Poland’s Retail Market Is Shifting: Shopping Centres Redefine Strategies as Retail Parks Remain the Main Driver of New Supply

REAL ESTATEPoland’s Retail Market Is Shifting: Shopping Centres Redefine Strategies as Retail Parks Remain the Main Driver of New Supply

Owners of shopping centres are focusing on upgrading existing assets, optimising space, and expanding their offer through retailtainment in order to meet changing customer expectations, according to CBRE’s 2026 Poland Real Estate Market Outlook report. The main catalysts for these changes are rising household wealth and strong competition. In the coming quarters, the retail real estate market is also expected to see further growth of value-oriented concepts, which, in addition to retail parks, are increasingly looking at shopping centres as well.

Customers at the centre of attention

According to the CBRE report, shopping centre owners are taking active steps to reposition their assets, adapt them to customer expectations, strengthen their retail offer, and optimise space. These measures are contributing to very strong performance, reflected in lower vulnerability to competitive pressure and improved operating parameters for shopping centres.

Purchasing power per capita in Warsaw has already exceeded the European average, while Poland’s indicators are rising at a rapid pace. Poland is one of the fastest-growing economies in the European Union, and this, combined with the increasing affluence of Polish consumers, is attracting the attention of international tenants. Around 30 new brands entered the Polish retail market last year alone.

“Growing purchasing power is providing a positive boost to market development, translating into further expansion, particularly of retail parks, but also into the redefinition of shopping centres.
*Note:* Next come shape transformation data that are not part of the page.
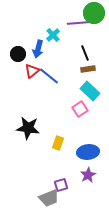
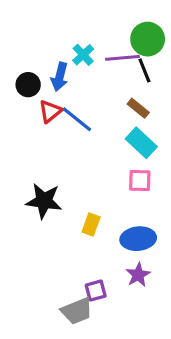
green circle: (94, 13) -> (148, 39), moved
purple line: (78, 23) -> (122, 58), moved
black line: (85, 53) -> (144, 70), moved
brown rectangle: (88, 69) -> (138, 108), turned 48
pink square: (80, 109) -> (140, 181), moved, turned 35

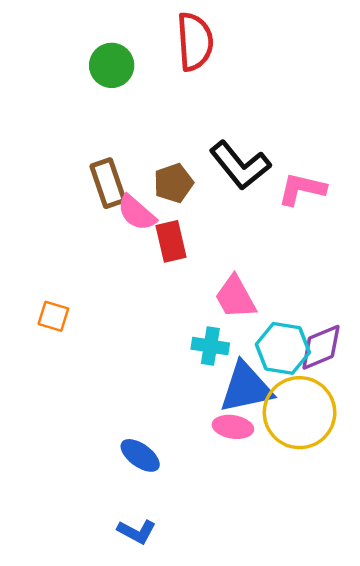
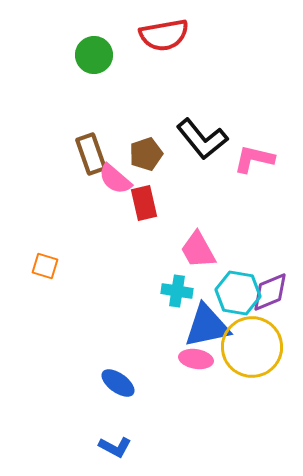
red semicircle: (195, 42) -> (164, 35), turned 84

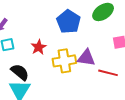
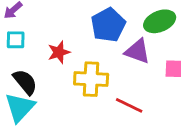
purple triangle: (86, 58) -> (138, 51), moved
red line: (108, 73) -> (129, 105), moved

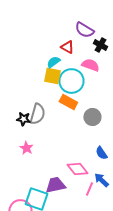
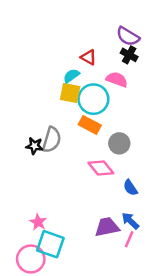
purple semicircle: (84, 30) -> (128, 36), moved
pink star: (26, 148) -> (38, 222), moved
pink diamond: (77, 169) -> (101, 168), moved
purple trapezoid: (55, 185) -> (107, 227), moved
pink line: (89, 189) -> (129, 239), moved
We will see further optimisation and strengthening of retail offers, the continued growth of retailtainment, and rising interest from international brands,” says Anna Wysocka, Head of Retail at CBRE.

Retailtainment is gaining popularity

Retailtainment, the concept that combines shopping and entertainment, is set to become increasingly important in the Polish retail market. In the near future, it will become a key component for both owners and retail operators. Investments in retailtainment projects have so far been more prevalent in Western Europe, but a growing number of stores in this part of Europe are already developing event spaces, fitness activities, or café zones within what were previously traditional retail areas.

“We expect further evolution in tenant mixes and stronger activity from owners seeking attractive brands that align with the latest trends and changing customer shopping habits. At the same time, in response to consumers’ price sensitivity, we also expect further development of value concepts, which are interested not only in retail parks but also in shopping centres, creating potential benefits for both sides. Popular value retailers are often very strong footfall generators,” adds Anna Wysocka of CBRE.

The future of retail parks

Retail parks will continue to dominate the structure of new annual retail supply in Poland for at least the next two years. At the same time, following the first major wave of these developments in 2020, the coming years may bring a reassessment among tenants of the profitability of individual locations, which could lead to optimisation measures in the near future. In 2025, retail park transactions accounted for around 55% of the total retail investment volume in Poland, whereas in 2019 their share did not exceed 10%, which demonstrates how attractive the retail park format has become for investors.

“Sustained strong interest in retail parks will continue to shape the market in 2026. At the same time, we will see an increasingly selective approach among developers, investors, and tenants alike. On the other hand, it can be assumed that the group of tenants expanding in retail parks will remain stable, and that tenants will increasingly consider locations in ever smaller urban centres,” says Anna Wysocka of CBRE.

CBRE (Coldwell Banker Richard Ellis) is an international advisory firm operating in the commercial real estate sector, with headquarters in Dallas, USA. Its origins date back to 1906 in San Francisco. Today, CBRE is one of the world’s largest companies providing services in investment advisory, brokerage, property management, and asset valuation.

The company operates in more than 100 countries, serving investors, developers, owners, and tenants of office, retail, warehouse, and industrial properties. CBRE is listed on the New York Stock Exchange (NYSE) and ranks among the leading players in the global commercial real estate market, including in Poland, where it has been active since the 1990s.